A blog formerly known as Bookishness / By Charles Matthews

"Dazzled by so many and such marvelous inventions, the people of Macondo ... became indignant over the living images that the prosperous merchant Bruno Crespi projected in the theater with the lion-head ticket windows, for a character who had died and was buried in one film and for whose misfortune tears had been shed would reappear alive and transformed into an Arab in the next one. The audience, who had paid two cents apiece to share the difficulties of the actors, would not tolerate that outlandish fraud and they broke up the seats. The mayor, at the urging of Bruno Crespi, explained in a proclamation that the cinema was a machine of illusions that did not merit the emotional outbursts of the audience.
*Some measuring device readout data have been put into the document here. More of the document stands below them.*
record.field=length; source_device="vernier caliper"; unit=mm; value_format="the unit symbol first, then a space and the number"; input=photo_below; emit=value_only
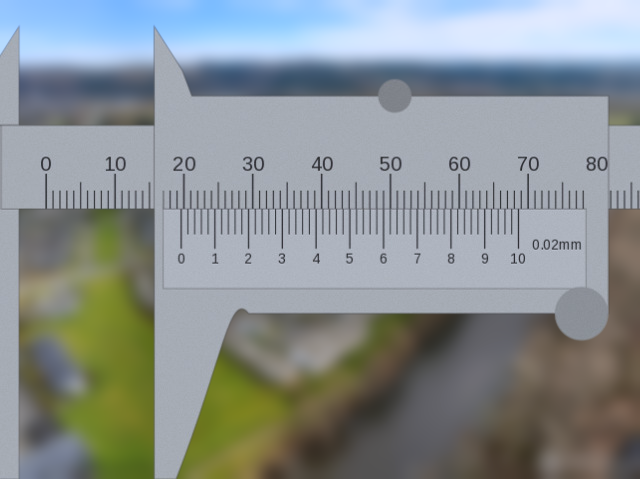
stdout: mm 19.6
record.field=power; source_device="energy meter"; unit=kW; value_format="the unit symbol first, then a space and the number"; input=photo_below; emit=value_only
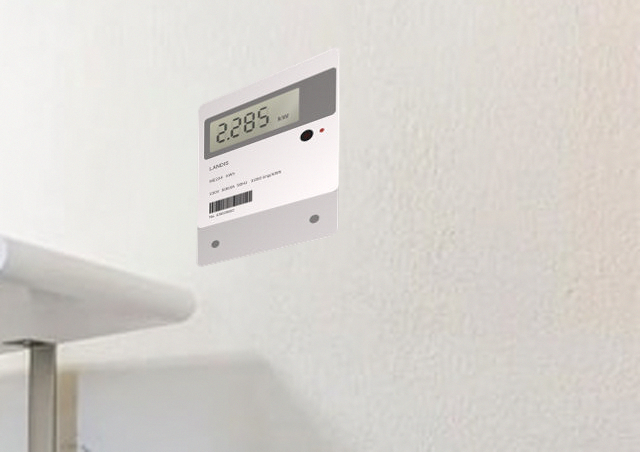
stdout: kW 2.285
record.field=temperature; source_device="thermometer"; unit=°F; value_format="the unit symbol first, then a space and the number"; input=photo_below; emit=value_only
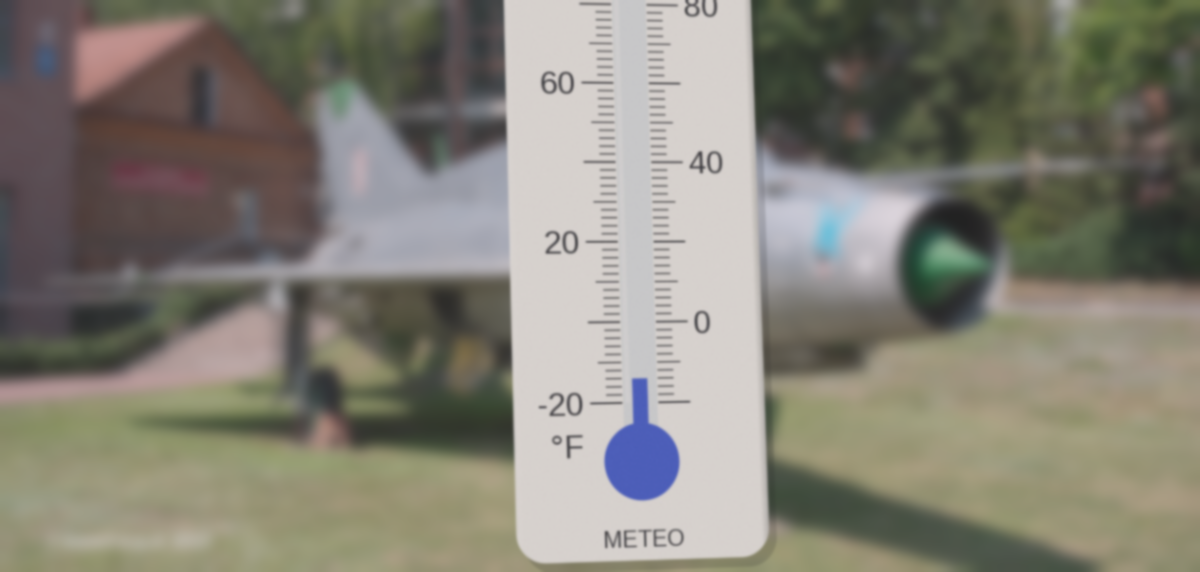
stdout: °F -14
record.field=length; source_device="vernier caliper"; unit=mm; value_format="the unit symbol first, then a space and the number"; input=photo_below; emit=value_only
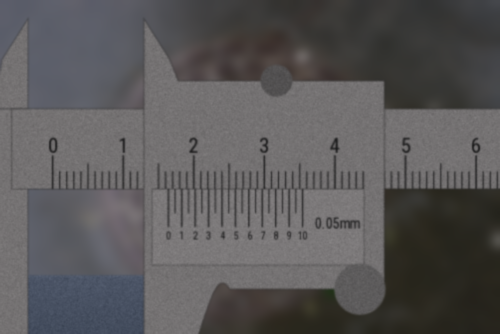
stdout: mm 16.4
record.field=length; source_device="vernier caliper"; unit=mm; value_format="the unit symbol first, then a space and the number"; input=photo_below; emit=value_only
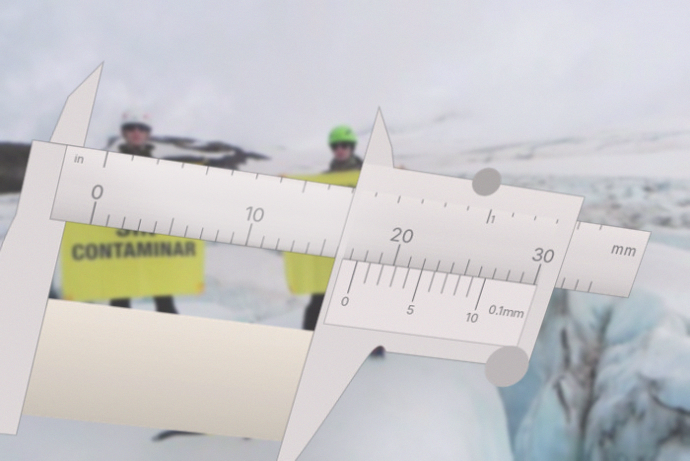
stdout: mm 17.5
With that discouraging explanation many ... decided not to return to the movies, considering that they already had too many troubles of their own to weep over the acted-out misfortunes of imaginary beings."
--Gabriel García Márquez, One Hundred Years of Solitude

Sunday, December 3, 2017

Camille (Ray C. Smallwood, 1921)

Alla Nazimova in Camille
Marguerite Gautier: Alla Nazimova
Armand Duval: Rudolph Valentino
Gaston Rieux: Rex Cherryman
Count de Varville: Arthur Hoyt
Prudence: Zeffie Tilbury
Nichette: Patsy Ruth Miller
Nanine: Elinor Oliver
Armand's Father: William Orlamond
Olympe: Consuelo Flowerton

Director: Ray C. Smallwood
Screenplay: June Mathis
Based on the novel and play by Alexandre Dumas fils
Cinematography: Rudolph J. Bergquist
Art direction: Natacha Rambova
Costume design: Natacha Rambova

It's hard to judge from her performance in this silent version of Camille why Alla Nazimova (billed in the film, which she produced, as just "Nazimova") was so celebrated an actress, especially if you've seen Greta Garbo's performance in George Cukor's 1936 version of the Dumas fils story. To us, Nazimova's Marguerite Gautier is camp: a series of pouts and poses, with lots of swooning backbends, and an unfortunate hairdo that looks like a cross between an afro and an explosion in a wig factory. But it's very much Nazimova's movie: Her Armand is Rudolph Valentino, but she constantly upstages him, even to the extent of cutting the usual ending of Camille, in which Marguerite and Armand are reunited for her great resurgence of life just before she expires. In this Camille Marguerite dies unreconciled, with just the faithful Nanine and the just-married Gaston and Nichette as witnesses to her last swoon. It's as if she foresaw Garbo's grand demise and knew she couldn't compete. What the film mostly has going for it are the set and costume designs of Natacha Rambova (who may have been Nazimova's lover and who did marry Valentino). At some point, a decision was made to update the story from the 1840s to the 1920s, so Rambova's designs for Marguerite's Paris haunts are a fascinating version of Art Deco with touches of Art Nouveau and some hints of Aubrey Beardsley's drawings. Marguerite breathes her last in a round bed under a rounded arch in her Paris bedroom, which has a round window outside of which snow is falling. But Rambova seems less interested in Marguerite and Armand's country idyll, and the cottage is a rather drab affair, very obviously a three-walled stage set, and one that the director, Ray C. Smallwood, unimaginatively treats as such. As for Valentino, he's his usual handsome and dashing presence, but deprived of his final scene he makes less impact on the film than usual. In short, this Camille is a briefly tantalizing glimpse at some legendary figures, but not much of a drama.